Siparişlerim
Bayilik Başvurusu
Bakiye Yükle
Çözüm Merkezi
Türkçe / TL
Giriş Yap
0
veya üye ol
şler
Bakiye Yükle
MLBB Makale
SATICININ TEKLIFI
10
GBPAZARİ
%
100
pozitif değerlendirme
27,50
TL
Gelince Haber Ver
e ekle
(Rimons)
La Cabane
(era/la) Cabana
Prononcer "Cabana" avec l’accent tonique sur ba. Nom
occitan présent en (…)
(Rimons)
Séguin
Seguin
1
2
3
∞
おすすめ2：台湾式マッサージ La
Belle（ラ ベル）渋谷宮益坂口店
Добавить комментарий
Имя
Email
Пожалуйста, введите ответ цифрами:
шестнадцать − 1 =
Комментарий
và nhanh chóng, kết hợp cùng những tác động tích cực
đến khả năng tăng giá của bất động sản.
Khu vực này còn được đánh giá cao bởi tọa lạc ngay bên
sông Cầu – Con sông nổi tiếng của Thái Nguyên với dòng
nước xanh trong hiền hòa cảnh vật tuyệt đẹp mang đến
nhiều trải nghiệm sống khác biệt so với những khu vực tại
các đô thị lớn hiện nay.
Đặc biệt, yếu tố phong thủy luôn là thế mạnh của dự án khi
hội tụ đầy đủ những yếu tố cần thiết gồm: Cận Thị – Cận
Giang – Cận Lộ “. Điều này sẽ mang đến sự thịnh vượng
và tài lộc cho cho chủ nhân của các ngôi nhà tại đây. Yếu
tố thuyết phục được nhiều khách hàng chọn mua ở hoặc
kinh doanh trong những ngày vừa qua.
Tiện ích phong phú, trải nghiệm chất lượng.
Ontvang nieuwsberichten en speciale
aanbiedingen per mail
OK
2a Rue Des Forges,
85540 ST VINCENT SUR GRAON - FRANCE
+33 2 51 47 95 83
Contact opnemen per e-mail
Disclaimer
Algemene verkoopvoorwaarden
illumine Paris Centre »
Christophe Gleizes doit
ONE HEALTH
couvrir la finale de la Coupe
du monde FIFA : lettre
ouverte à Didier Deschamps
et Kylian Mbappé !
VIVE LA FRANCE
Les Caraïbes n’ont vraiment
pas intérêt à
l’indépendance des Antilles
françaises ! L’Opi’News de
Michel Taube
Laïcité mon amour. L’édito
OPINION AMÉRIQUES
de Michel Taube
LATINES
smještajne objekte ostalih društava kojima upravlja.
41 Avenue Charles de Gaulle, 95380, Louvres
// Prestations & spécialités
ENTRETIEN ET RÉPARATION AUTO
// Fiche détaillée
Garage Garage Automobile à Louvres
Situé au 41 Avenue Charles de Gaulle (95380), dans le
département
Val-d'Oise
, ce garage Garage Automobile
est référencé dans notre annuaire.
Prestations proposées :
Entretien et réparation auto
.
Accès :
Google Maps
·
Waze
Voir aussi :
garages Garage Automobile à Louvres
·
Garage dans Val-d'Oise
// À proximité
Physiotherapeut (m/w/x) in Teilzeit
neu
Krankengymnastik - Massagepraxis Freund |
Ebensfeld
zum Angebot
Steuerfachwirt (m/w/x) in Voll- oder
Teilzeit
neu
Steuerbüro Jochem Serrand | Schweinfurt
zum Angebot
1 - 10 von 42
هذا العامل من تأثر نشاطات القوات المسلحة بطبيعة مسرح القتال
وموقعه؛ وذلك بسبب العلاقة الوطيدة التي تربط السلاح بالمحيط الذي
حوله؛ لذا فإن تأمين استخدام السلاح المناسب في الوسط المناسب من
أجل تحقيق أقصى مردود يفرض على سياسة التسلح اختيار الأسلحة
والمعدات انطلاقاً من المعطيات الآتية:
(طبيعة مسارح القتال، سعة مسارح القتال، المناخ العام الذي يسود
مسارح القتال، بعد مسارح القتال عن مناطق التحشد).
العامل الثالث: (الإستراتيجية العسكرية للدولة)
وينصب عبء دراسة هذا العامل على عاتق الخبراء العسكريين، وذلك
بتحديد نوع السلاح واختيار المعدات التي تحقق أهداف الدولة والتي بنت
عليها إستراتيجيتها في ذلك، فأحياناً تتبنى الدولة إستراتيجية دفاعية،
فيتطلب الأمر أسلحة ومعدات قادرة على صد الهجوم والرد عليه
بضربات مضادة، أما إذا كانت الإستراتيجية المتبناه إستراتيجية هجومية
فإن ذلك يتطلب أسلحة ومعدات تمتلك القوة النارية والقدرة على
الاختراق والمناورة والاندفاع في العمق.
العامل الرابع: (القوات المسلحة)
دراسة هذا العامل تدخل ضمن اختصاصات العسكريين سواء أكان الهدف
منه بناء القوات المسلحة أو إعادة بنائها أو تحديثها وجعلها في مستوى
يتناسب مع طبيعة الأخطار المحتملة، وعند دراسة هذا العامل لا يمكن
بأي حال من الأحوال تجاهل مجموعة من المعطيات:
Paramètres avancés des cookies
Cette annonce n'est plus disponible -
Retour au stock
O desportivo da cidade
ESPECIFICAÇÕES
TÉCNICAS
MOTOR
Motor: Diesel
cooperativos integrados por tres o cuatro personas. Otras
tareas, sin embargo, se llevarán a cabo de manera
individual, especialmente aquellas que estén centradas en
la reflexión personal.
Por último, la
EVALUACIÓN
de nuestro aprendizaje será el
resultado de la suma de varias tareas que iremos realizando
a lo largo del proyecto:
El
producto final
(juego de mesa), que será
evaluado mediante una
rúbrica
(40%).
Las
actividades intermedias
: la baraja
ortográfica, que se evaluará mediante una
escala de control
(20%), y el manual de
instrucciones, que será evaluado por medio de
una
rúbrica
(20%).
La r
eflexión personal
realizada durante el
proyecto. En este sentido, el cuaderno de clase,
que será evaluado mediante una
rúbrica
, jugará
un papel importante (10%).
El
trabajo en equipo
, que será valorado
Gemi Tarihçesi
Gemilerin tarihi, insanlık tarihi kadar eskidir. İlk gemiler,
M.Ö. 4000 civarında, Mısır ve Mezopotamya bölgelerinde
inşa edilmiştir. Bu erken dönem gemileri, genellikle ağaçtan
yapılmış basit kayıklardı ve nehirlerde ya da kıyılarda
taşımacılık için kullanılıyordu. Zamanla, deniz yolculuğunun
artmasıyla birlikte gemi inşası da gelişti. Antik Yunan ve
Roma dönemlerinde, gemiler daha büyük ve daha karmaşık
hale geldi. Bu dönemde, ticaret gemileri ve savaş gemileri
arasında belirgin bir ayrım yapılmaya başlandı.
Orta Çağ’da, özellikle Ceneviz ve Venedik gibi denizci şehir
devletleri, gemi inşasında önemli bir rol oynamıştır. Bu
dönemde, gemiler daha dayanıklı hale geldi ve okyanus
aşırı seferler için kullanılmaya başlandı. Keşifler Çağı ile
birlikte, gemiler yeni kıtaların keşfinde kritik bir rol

****

EXERCISE REQUIREMENTS: Output every record exactly as written, with nothing dropped.

TASK ANSWER:
Siparişlerim
Bayilik Başvurusu
Bakiye Yükle
Çözüm Merkezi
Türkçe / TL
Giriş Yap
0
veya üye ol
şler
Bakiye Yükle
MLBB Makale
SATICININ TEKLIFI
10
GBPAZARİ
%
100
pozitif değerlendirme
27,50
TL
Gelince Haber Ver
e ekle
(Rimons)
La Cabane
(era/la) Cabana
Prononcer "Cabana" avec l’accent tonique sur ba. Nom
occitan présent en (…)
(Rimons)
Séguin
Seguin
1
2
3
∞
おすすめ2：台湾式マッサージ La
Belle（ラ ベル）渋谷宮益坂口店
Добавить комментарий
Имя
Email
Пожалуйста, введите ответ цифрами:
шестнадцать − 1 =
Комментарий
và nhanh chóng, kết hợp cùng những tác động tích cực
đến khả năng tăng giá của bất động sản.
Khu vực này còn được đánh giá cao bởi tọa lạc ngay bên
sông Cầu – Con sông nổi tiếng của Thái Nguyên với dòng
nước xanh trong hiền hòa cảnh vật tuyệt đẹp mang đến
nhiều trải nghiệm sống khác biệt so với những khu vực tại
các đô thị lớn hiện nay.
Đặc biệt, yếu tố phong thủy luôn là thế mạnh của dự án khi
hội tụ đầy đủ những yếu tố cần thiết gồm: Cận Thị – Cận
Giang – Cận Lộ “. Điều này sẽ mang đến sự thịnh vượng
và tài lộc cho cho chủ nhân của các ngôi nhà tại đây. Yếu
tố thuyết phục được nhiều khách hàng chọn mua ở hoặc
kinh doanh trong những ngày vừa qua.
Tiện ích phong phú, trải nghiệm chất lượng.
Ontvang nieuwsberichten en speciale
aanbiedingen per mail
OK
2a Rue Des Forges,
85540 ST VINCENT SUR GRAON - FRANCE
+33 2 51 47 95 83
Contact opnemen per e-mail
Disclaimer
Algemene verkoopvoorwaarden
illumine Paris Centre »
Christophe Gleizes doit
ONE HEALTH
couvrir la finale de la Coupe
du monde FIFA : lettre
ouverte à Didier Deschamps
et Kylian Mbappé !
VIVE LA FRANCE
Les Caraïbes n’ont vraiment
pas intérêt à
l’indépendance des Antilles
françaises ! L’Opi’News de
Michel Taube
Laïcité mon amour. L’édito
OPINION AMÉRIQUES
de Michel Taube
LATINES
smještajne objekte ostalih društava kojima upravlja.
41 Avenue Charles de Gaulle, 95380, Louvres
// Prestations & spécialités
ENTRETIEN ET RÉPARATION AUTO
// Fiche détaillée
Garage Garage Automobile à Louvres
Situé au 41 Avenue Charles de Gaulle (95380), dans le
département
Val-d'Oise
, ce garage Garage Automobile
est référencé dans notre annuaire.
Prestations proposées :
Entretien et réparation auto
.
Accès :
Google Maps
·
Waze
Voir aussi :
garages Garage Automobile à Louvres
·
Garage dans Val-d'Oise
// À proximité
Physiotherapeut (m/w/x) in Teilzeit
neu
Krankengymnastik - Massagepraxis Freund |
Ebensfeld
zum Angebot
Steuerfachwirt (m/w/x) in Voll- oder
Teilzeit
neu
Steuerbüro Jochem Serrand | Schweinfurt
zum Angebot
1 - 10 von 42
هذا العامل من تأثر نشاطات القوات المسلحة بطبيعة مسرح القتال
وموقعه؛ وذلك بسبب العلاقة الوطيدة التي تربط السلاح بالمحيط الذي
حوله؛ لذا فإن تأمين استخدام السلاح المناسب في الوسط المناسب من
أجل تحقيق أقصى مردود يفرض على سياسة التسلح اختيار الأسلحة
والمعدات انطلاقاً من المعطيات الآتية:
(طبيعة مسارح القتال، سعة مسارح القتال، المناخ العام الذي يسود
مسارح القتال، بعد مسارح القتال عن مناطق التحشد).
العامل الثالث: (الإستراتيجية العسكرية للدولة)
وينصب عبء دراسة هذا العامل على عاتق الخبراء العسكريين، وذلك
بتحديد نوع السلاح واختيار المعدات التي تحقق أهداف الدولة والتي بنت
عليها إستراتيجيتها في ذلك، فأحياناً تتبنى الدولة إستراتيجية دفاعية،
فيتطلب الأمر أسلحة ومعدات قادرة على صد الهجوم والرد عليه
بضربات مضادة، أما إذا كانت الإستراتيجية المتبناه إستراتيجية هجومية
فإن ذلك يتطلب أسلحة ومعدات تمتلك القوة النارية والقدرة على
الاختراق والمناورة والاندفاع في العمق.
العامل الرابع: (القوات المسلحة)
دراسة هذا العامل تدخل ضمن اختصاصات العسكريين سواء أكان الهدف
منه بناء القوات المسلحة أو إعادة بنائها أو تحديثها وجعلها في مستوى
يتناسب مع طبيعة الأخطار المحتملة، وعند دراسة هذا العامل لا يمكن
بأي حال من الأحوال تجاهل مجموعة من المعطيات:
Paramètres avancés des cookies
Cette annonce n'est plus disponible -
Retour au stock
O desportivo da cidade
ESPECIFICAÇÕES
TÉCNICAS
MOTOR
Motor: Diesel
cooperativos integrados por tres o cuatro personas. Otras
tareas, sin embargo, se llevarán a cabo de manera
individual, especialmente aquellas que estén centradas en
la reflexión personal.
Por último, la
EVALUACIÓN
de nuestro aprendizaje será el
resultado de la suma de varias tareas que iremos realizando
a lo largo del proyecto:
El
producto final
(juego de mesa), que será
evaluado mediante una
rúbrica
(40%).
Las
actividades intermedias
: la baraja
ortográfica, que se evaluará mediante una
escala de control
(20%), y el manual de
instrucciones, que será evaluado por medio de
una
rúbrica
(20%).
La r
eflexión personal
realizada durante el
proyecto. En este sentido, el cuaderno de clase,
que será evaluado mediante una
rúbrica
, jugará
un papel importante (10%).
El
trabajo en equipo
, que será valorado
Gemi Tarihçesi
Gemilerin tarihi, insanlık tarihi kadar eskidir. İlk gemiler,
M.Ö. 4000 civarında, Mısır ve Mezopotamya bölgelerinde
inşa edilmiştir. Bu erken dönem gemileri, genellikle ağaçtan
yapılmış basit kayıklardı ve nehirlerde ya da kıyılarda
taşımacılık için kullanılıyordu. Zamanla, deniz yolculuğunun
artmasıyla birlikte gemi inşası da gelişti. Antik Yunan ve
Roma dönemlerinde, gemiler daha büyük ve daha karmaşık
hale geldi. Bu dönemde, ticaret gemileri ve savaş gemileri
arasında belirgin bir ayrım yapılmaya başlandı.
Orta Çağ’da, özellikle Ceneviz ve Venedik gibi denizci şehir
devletleri, gemi inşasında önemli bir rol oynamıştır. Bu
dönemde, gemiler daha dayanıklı hale geldi ve okyanus
aşırı seferler için kullanılmaya başlandı. Keşifler Çağı ile
birlikte, gemiler yeni kıtaların keşfinde kritik bir rol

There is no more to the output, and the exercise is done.